By Elliot Adams
Running through the coverage of the intensely dreary Labour leadership contest between David and Ed Miliband has been a particularly nasty suggestion that somehow the trade union support for Ed Miliband is undesirable and undemocratic – his links to this support base leaving him portrayed as “Red Ed”, a pinko Stalinist to be feared and abhorred. I think this is partly motivated by simple snobbery, partly by an irritation that the public has chosen the ‘wrong’ Miliband, but I think it is mostly motivated by a palpable jealousy of the political power of organised labour – influence which they feel rightfully belongs to our media giants and fleet street’s political pundits. They seem incapable of understanding how and why people who don’t have the ‘right’ friends, the ‘right’ wealth and the ‘right’ Oxbridge PPE degree, can shape political change in Britain.

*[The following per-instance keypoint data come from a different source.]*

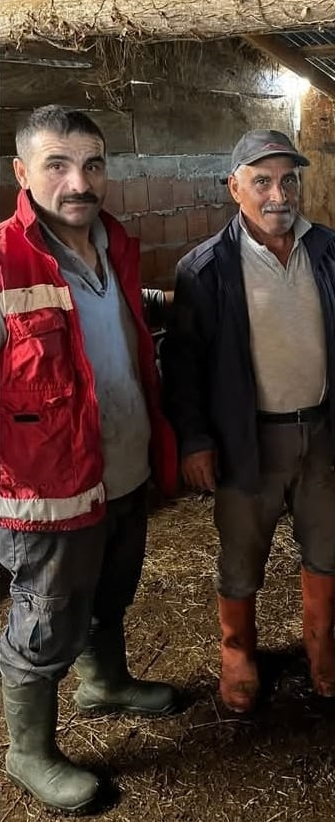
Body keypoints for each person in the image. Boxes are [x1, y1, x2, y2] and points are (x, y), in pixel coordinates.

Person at [161, 129, 335, 714]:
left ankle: (319, 642)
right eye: (262, 181)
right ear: (234, 187)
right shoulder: (206, 268)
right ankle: (238, 651)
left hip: (322, 431)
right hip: (247, 439)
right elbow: (183, 364)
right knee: (241, 553)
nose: (278, 194)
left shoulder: (329, 250)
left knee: (325, 542)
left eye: (288, 180)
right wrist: (195, 440)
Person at [0, 106, 179, 814]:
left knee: (111, 593)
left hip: (125, 469)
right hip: (50, 491)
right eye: (58, 165)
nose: (80, 182)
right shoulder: (6, 261)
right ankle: (29, 753)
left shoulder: (115, 244)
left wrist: (175, 300)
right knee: (45, 620)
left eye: (93, 164)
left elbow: (114, 314)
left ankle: (104, 683)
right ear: (22, 173)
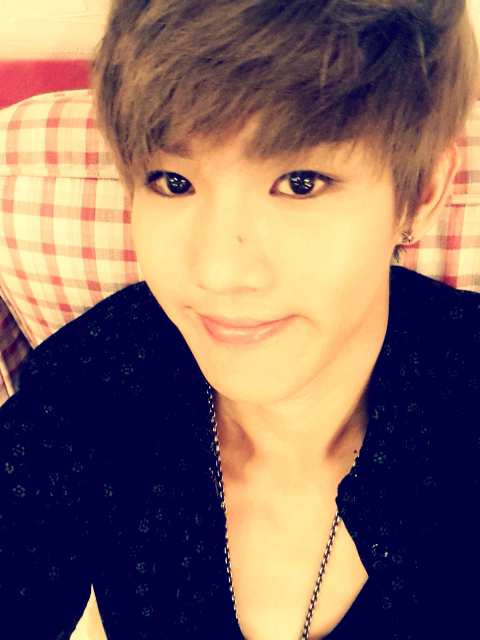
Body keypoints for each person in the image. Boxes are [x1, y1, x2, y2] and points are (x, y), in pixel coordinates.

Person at [2, 1, 479, 638]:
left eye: (301, 182)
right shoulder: (91, 389)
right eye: (172, 181)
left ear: (418, 194)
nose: (219, 273)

What’s more, the fleet street figures with all those ‘right’ elements wouldn’t be
the people who should be making this decision anyway. I would step short from fully buying into a Chomskyite propaganda model of the media, but the press really does structure news around an underlying elite consensus, based on the media’s vested interests in supporting the axioms of private and state power. Now that it is trying to shake off the remnants of new labour and the Blairites, the labour party should again be the mass party, the party of collective labour groups – without ordinary members and union affiliates, there would be no NHS, no welfare, no labour party.
Many newspaper proprietors have an anti-union bias and are uncomfortable with union influence in any sphere. So of those who didn’t just lump all voters in favour of Ed Miliband into the category of “trade union votes” criticised the unions for encouraging those individual voters to vote for ‘Red Ed’.
Essentially they’ve managed to both say that about a quarter of a million individual voters should not be allowed a political opinion on the Labour leadership because they joined a union, and that unions shouldn’t be allowed to tell their members that Ed is their preferred candidate – though the same newspapers can say that David is theirs.
Listen fleet street, it’s the ‘Labour’ party, that he has the support of organised labour is a good thing. And on the charisma scale David Miliband was less electable than even Gordon Brown was with his terrifying smile, David Miliband is dull but beneath his passive exterior beats the beige limp heart of a man so boring, scientists are, as we speak, using him to create an ennui-based renewable power source to solve the energy crisis -Whenever he opens his mouth the world visibly greys around him as the vacuum of interest his conversation creates sucks in light from the non-dreary spectrum. He wasn’t your Miliband, but that doesn’t necessarily mean he is the wrong one, get over it.